On Fri, 23 Feb 2018 12:43:06 -0600, Python wrote:

> Even if testing optimized
> code is the point, as the article claims, it utterly fails to do that. 
> Bad science.

You've used that statement two or three times now.

*This isn't science*.

There's nothing scientific about writing benchmarks, or even objective. 
It is through and through subjective choices given a paper-thin patina of 
objectivity because the results include numbers.

But those numbers depend on the precise implementation of the benchmark. 
They depend on the machine you run them on, sometimes strongly enough 
that the order of which language is faster can swap. I remember a bug in 
Python's urllib module, I think it was, that made code using it literally 
hundreds of times slower on Windows than Linux or OS X.

The choice of algorithms used is not objective, or fair. Most of it is 
tradition: the famous "whetstone" benchmark apparently measures something 
which has little or no connection to anything software developers should 
care about. It, like the Dhrystone variant, were invented to benchmark 
CPU performance. The relevance to comparing languages is virtually zero.

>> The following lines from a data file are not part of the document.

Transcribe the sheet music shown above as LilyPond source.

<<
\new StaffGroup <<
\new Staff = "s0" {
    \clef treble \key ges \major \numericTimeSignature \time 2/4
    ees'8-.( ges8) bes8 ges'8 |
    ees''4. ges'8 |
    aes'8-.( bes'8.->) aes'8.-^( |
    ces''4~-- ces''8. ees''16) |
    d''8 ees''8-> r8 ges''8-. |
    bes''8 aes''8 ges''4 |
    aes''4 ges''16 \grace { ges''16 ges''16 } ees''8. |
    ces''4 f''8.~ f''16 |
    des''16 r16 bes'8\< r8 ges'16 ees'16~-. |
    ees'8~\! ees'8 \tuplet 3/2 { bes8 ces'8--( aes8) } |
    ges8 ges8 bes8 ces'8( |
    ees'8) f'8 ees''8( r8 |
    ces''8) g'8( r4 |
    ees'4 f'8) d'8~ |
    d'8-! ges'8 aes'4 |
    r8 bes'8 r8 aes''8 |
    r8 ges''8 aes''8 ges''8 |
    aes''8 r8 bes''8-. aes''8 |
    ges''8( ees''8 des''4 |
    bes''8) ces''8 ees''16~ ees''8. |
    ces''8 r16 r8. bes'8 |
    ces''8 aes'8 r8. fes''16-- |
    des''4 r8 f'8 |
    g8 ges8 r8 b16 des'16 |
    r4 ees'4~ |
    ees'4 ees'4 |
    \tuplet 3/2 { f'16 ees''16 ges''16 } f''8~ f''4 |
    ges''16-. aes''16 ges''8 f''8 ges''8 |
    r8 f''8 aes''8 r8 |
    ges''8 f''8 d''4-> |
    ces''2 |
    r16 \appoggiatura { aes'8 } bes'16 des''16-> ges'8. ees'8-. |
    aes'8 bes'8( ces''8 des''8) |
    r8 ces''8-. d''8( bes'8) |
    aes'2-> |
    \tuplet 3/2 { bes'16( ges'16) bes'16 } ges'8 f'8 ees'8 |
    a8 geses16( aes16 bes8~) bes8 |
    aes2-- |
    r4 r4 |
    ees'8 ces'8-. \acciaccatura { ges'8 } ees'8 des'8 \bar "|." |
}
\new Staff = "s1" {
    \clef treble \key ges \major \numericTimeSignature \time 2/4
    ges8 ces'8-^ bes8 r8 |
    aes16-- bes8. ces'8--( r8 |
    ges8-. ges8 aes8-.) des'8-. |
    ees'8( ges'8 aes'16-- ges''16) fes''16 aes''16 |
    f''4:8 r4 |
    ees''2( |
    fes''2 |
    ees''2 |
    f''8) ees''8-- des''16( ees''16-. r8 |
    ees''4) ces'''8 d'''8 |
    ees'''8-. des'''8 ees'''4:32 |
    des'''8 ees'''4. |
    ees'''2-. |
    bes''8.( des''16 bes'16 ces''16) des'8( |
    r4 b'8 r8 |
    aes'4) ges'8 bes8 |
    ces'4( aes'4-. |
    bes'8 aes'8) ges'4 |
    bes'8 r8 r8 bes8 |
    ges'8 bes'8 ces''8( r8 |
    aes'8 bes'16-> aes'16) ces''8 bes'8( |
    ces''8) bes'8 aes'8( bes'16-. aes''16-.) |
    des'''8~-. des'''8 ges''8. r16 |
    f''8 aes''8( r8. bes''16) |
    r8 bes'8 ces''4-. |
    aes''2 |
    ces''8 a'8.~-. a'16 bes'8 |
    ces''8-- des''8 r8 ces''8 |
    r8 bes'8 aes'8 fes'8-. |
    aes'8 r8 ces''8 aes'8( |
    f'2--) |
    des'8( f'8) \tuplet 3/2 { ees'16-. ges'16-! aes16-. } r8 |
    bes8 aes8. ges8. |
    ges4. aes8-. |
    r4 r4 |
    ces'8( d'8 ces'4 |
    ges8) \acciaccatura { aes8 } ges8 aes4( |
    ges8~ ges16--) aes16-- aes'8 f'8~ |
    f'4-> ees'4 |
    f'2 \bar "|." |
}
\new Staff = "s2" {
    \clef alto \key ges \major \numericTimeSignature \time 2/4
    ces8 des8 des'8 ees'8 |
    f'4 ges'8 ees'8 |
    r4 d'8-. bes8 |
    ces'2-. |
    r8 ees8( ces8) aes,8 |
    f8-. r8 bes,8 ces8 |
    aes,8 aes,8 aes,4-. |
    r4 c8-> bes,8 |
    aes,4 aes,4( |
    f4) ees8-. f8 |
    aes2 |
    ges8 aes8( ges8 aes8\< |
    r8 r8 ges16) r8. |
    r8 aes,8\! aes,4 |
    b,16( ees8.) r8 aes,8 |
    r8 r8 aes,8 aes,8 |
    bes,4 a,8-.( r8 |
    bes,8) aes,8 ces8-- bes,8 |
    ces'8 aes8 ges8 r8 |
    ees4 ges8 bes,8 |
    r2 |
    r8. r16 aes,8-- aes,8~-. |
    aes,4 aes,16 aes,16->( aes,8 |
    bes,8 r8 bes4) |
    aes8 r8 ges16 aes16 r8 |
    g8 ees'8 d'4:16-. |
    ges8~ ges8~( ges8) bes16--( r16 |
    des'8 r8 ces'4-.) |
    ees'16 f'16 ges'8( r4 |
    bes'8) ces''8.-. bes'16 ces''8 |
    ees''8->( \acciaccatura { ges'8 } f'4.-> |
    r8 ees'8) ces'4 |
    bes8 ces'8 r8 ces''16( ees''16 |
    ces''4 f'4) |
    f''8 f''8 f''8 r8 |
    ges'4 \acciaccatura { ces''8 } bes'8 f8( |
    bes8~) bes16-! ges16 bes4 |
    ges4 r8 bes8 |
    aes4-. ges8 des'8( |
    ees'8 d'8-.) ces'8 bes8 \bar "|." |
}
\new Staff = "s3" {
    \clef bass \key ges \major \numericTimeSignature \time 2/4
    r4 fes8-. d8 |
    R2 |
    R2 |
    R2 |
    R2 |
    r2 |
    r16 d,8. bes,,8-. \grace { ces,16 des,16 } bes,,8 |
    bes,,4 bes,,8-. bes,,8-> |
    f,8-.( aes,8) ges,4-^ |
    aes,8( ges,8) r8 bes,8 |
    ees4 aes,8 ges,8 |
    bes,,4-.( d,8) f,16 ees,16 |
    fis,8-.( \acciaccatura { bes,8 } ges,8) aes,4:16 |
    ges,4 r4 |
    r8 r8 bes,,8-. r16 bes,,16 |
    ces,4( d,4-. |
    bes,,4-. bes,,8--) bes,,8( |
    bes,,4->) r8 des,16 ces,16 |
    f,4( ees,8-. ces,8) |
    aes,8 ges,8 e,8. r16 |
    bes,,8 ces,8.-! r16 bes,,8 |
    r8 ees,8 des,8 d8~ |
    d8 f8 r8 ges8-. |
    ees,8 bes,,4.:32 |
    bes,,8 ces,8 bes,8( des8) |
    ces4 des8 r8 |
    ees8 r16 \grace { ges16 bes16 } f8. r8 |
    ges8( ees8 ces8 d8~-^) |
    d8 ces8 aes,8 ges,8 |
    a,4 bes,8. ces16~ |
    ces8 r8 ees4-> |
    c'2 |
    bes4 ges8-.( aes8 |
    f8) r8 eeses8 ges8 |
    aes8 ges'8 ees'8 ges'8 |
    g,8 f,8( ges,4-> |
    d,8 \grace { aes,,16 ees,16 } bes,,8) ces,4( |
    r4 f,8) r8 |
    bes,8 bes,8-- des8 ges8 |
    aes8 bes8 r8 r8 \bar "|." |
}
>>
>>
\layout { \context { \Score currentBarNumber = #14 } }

    "As this data reveals, Dhrystone is not a particularly 
    representative sample of the kinds of instruction sequences
    that are typical of today's applications. The majority of 
    embedded applications make little use of the C libraries
    for example, and even desktop applications are unlikely to
    have such a high weighting of a very small number of
    specific library calls."


Take the Fibonacci double-recursion benchmark. Okay, it tests how well 
your language does at making millions of function calls. Why? How often 
do you make millions of function calls? For most application code, 
executing the function is far more costly than the overhead of calling 
it, and the call overhead is dwarfed by the rest of the application.

For many, many applications, the *entire* program run could take orders 
of magnitude fewer function calls than a single call to fib(38).

If you have a language with tail recursion elimination, you can bet 
that's its benchmarks will include examples of tail recursion and tail 
recursion will be a favoured idiom in that language. If it doesn't, it 

I'm going to end with a quote:

    "And of course, the very success of a benchmark program is
    a danger in that people may tune their compilers and/or
    hardware to it, and with this action make it less useful."